(Beginning of STUDY TEXT)

This was not Mr. Wolf’s first venture into the crucible of city and community affairs, nor would it be his last. Mary’s Blue Room did fall to the wrecking ball, but other old buildings in the block escaped a similar fate. Over the next four decades, Mr. Wolf would become influential in the enactment of laws and regulations that would help preserve and protect old buildings — even deteriorating and run-down ones like Mary’s Blue Room.
He would also assist in the lawsuit that gave the city legal authority to issue residential parking permits, help bring about the commercial revitalization of Eighth Street SE, help preserve Eastern Market and rebuild it after the 2007 fire and aid in the development of a mixed-income housing community north of the Southeast Freeway at Sixth Street SE.
He would fight with Pepco over the size of electricity meter boxes on houses and with the Postal Service over house-to-house mail delivery. He would serve two terms as president of the Capitol Hill Restoration Society and win the Community Achievement Award of the Capitol Hill Community Foundation.
“Dick Wolf’s imprint is all over Capitol Hill, and many residents think of him as the neighborhood mayor,” said Dorn McGrath, former chairman of the Committee of 100 on the Federal City, a planning advocacy organization that has existed since the 1920s. In 2009, the Committee of 100 gave Mr. Wolf its Lifetime Achievement Award.
On May 27, Mr. Wolf died at Johns Hopkins Hospital in Baltimore of complications related to pancreatic cancer. He was 79. His death was confirmed by his wife, Muriel D. Wolf.

(End of STUDY TEXT)
(Beginning of DATASET ENTRIES)

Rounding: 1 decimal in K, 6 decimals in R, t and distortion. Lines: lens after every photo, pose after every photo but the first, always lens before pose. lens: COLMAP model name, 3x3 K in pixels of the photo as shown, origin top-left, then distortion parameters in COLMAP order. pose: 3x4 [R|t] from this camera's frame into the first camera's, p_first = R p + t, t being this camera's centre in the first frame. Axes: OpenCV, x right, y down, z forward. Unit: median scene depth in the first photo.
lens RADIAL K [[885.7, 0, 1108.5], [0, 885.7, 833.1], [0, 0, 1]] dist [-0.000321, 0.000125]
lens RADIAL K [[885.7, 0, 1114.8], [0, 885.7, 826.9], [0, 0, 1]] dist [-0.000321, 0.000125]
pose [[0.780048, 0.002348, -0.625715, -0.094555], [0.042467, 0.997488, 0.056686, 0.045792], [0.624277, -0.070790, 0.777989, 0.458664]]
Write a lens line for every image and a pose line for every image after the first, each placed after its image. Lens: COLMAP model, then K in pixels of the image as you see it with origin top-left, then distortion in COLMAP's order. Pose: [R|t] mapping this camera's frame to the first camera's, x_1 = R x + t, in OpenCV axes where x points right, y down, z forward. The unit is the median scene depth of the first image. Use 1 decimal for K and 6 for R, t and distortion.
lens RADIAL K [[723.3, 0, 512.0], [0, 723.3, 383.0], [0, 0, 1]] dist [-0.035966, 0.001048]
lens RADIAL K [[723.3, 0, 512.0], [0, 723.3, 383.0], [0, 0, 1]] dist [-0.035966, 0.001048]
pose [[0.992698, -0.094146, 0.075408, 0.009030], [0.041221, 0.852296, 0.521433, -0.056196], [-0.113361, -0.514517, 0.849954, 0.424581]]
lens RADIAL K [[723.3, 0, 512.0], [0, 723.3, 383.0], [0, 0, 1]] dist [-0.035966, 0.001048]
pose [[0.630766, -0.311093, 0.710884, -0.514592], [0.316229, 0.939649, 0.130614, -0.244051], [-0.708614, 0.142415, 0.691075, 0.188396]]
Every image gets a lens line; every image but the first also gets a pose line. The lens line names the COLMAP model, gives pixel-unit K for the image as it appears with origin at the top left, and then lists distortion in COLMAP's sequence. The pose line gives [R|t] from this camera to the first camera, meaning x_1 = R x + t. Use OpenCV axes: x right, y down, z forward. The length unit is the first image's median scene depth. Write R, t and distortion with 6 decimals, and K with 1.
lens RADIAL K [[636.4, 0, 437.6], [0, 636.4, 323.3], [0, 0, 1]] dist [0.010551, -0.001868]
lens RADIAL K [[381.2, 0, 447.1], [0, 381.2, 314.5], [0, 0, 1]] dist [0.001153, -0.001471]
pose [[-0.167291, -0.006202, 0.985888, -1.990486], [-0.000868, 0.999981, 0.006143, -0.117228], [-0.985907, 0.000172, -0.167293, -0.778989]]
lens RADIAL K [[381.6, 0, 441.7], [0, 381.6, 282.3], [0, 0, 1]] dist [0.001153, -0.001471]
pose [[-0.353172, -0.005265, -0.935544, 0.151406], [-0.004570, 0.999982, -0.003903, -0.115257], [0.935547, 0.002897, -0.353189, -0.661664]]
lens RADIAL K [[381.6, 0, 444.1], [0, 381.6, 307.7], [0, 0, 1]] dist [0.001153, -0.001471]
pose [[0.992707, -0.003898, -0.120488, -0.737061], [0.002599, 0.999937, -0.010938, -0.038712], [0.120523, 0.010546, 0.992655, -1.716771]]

(End of DATASET ENTRIES)

▸ **TASK REQUIREMENTS**: Please list every street or road named in the text about Mr. Wolf.

▸ **SOLUTION TO THIS EXERCISE**: Eighth Street SE, Southeast Freeway, Sixth Street SE